But the key to changing the situation in both sectors lies in the will of senior managers to tackle the problem. In particular, Frost warns against passing responsibility to outside agencies.

“I do not think it can be outsourced. It’s too easy for organisations simply to say ‘let’s get a third party to manage this for us’. You need management to do the job for which it is paid and to manage the problem,” he contends.

To do that effectively, they need to monitor carefully what is going on within their organisations. “Organisations run into difficulties because they don’t have evidence – there’s no clear timetable of when people had time off,” Frost points out.
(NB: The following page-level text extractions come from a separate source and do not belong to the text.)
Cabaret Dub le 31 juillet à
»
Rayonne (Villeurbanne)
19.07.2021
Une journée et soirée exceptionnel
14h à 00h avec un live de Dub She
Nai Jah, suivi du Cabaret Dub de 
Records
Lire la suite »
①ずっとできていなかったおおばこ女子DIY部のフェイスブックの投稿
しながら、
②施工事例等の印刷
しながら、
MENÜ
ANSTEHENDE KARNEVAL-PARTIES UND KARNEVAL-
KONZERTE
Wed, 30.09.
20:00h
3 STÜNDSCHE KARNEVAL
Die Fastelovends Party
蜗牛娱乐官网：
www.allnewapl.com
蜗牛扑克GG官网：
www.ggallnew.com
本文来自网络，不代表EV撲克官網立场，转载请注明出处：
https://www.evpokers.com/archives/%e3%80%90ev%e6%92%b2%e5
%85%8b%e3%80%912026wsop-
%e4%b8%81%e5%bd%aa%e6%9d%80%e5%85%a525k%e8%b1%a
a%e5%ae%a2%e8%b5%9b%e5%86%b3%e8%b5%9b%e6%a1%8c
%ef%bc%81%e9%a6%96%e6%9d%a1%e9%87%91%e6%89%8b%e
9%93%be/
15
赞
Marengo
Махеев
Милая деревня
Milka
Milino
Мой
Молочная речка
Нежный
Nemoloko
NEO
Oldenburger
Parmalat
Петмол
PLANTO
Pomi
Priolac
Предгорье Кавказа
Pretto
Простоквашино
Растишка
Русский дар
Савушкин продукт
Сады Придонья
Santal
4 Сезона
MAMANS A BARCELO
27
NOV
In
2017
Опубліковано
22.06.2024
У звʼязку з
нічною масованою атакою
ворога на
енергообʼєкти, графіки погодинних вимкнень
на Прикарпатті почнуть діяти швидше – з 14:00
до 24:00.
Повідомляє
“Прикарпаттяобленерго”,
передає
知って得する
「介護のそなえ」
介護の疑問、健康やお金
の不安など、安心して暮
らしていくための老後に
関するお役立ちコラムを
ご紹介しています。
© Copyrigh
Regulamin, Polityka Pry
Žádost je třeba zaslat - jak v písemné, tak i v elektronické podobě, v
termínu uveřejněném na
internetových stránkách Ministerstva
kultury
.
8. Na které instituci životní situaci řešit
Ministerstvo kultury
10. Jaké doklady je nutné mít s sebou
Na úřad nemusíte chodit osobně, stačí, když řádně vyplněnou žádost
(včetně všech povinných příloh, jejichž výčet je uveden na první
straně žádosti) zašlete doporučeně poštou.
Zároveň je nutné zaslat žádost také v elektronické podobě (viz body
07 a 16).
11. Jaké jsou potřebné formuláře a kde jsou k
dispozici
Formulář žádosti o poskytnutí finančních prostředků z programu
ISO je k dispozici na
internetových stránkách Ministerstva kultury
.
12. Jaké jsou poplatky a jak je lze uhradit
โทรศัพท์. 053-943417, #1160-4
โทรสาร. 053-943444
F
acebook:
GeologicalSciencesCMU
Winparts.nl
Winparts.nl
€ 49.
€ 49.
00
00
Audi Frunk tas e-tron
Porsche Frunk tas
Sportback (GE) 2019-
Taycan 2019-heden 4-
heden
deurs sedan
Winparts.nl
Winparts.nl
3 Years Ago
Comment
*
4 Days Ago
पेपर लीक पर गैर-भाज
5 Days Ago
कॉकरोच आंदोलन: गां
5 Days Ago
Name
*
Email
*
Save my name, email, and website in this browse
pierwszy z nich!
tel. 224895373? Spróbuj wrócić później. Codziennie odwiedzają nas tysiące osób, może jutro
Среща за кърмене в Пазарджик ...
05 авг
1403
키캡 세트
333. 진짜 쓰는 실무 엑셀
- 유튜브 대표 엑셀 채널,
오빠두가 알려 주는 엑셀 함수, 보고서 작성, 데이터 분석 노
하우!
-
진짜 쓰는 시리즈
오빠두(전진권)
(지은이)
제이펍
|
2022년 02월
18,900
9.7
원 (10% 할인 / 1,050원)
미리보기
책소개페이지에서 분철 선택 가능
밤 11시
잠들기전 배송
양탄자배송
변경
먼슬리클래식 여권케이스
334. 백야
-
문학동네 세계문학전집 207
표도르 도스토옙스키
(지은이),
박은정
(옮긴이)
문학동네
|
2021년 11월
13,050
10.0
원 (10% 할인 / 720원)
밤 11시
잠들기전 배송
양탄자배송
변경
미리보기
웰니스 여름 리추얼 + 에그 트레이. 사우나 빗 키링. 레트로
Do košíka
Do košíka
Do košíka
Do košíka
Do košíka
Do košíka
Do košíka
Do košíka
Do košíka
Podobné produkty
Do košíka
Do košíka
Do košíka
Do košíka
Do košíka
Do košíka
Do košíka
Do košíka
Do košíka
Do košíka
Once the requisite data has been collected, however, patterns tend to emerge of when and where employees take time off, revealing sickness hotspots in particular departments or teams.

Management needs training
These insights make it easier to begin assessing the reasons behind absenteeism. Cardiff Council recently found, for example, that absenteeism levels in its waste management department far outstripped those in the rest of the council, with an average sickness rate of 25 days a year compared to 11.49 in other departments.

But the people who can really make the biggest difference are line managers. Frost acknowledges, however, that in order to help them undertake sometimes difficult conversations with staff, they need support and training.

The idea is that, as the demarcations between work and home life continue to crumble, issues such as money, family and relationship problems are increasingly entering the work sphere, and managers need to be able to deal with them.

“Management needs training, particularly as the growth of absenteeism is based on stress,” Frost says. “It’s pretty easy for a manager to have a discussion with someone with a broken leg or back ache, but if the absence is due to stress or domestic and financial problems, then that needs a lot of training to deal with and it’s difficult to discuss.”

But stress may be a key consideration, particularly during times of economic hardship and uncertainty, the issue doesn’t necessarily lead to higher rates of absenteeism per se. “More people possible take time off, but there’s also a degree of presenteeism,” Frost suggests.

Although well-being and employee assistance programmes all help here, it essentially comes back to management practice. In organisations that have effective systems in place, there are low levels of absenteeism.

One of the measures that can help people to manage stress levels and reduce absenteeism rates, however, is flexible working. People tend to work harder and more productively when they are allowed to do so within flexible hours or from home which, in turn, leads to a drop in absenteeism levels.

Regardless of how the government responds to the problem though, Frost believes that, when it comes down to it, it’s really up to employers to take responsibility for tackling high sickness levels within their own organisations.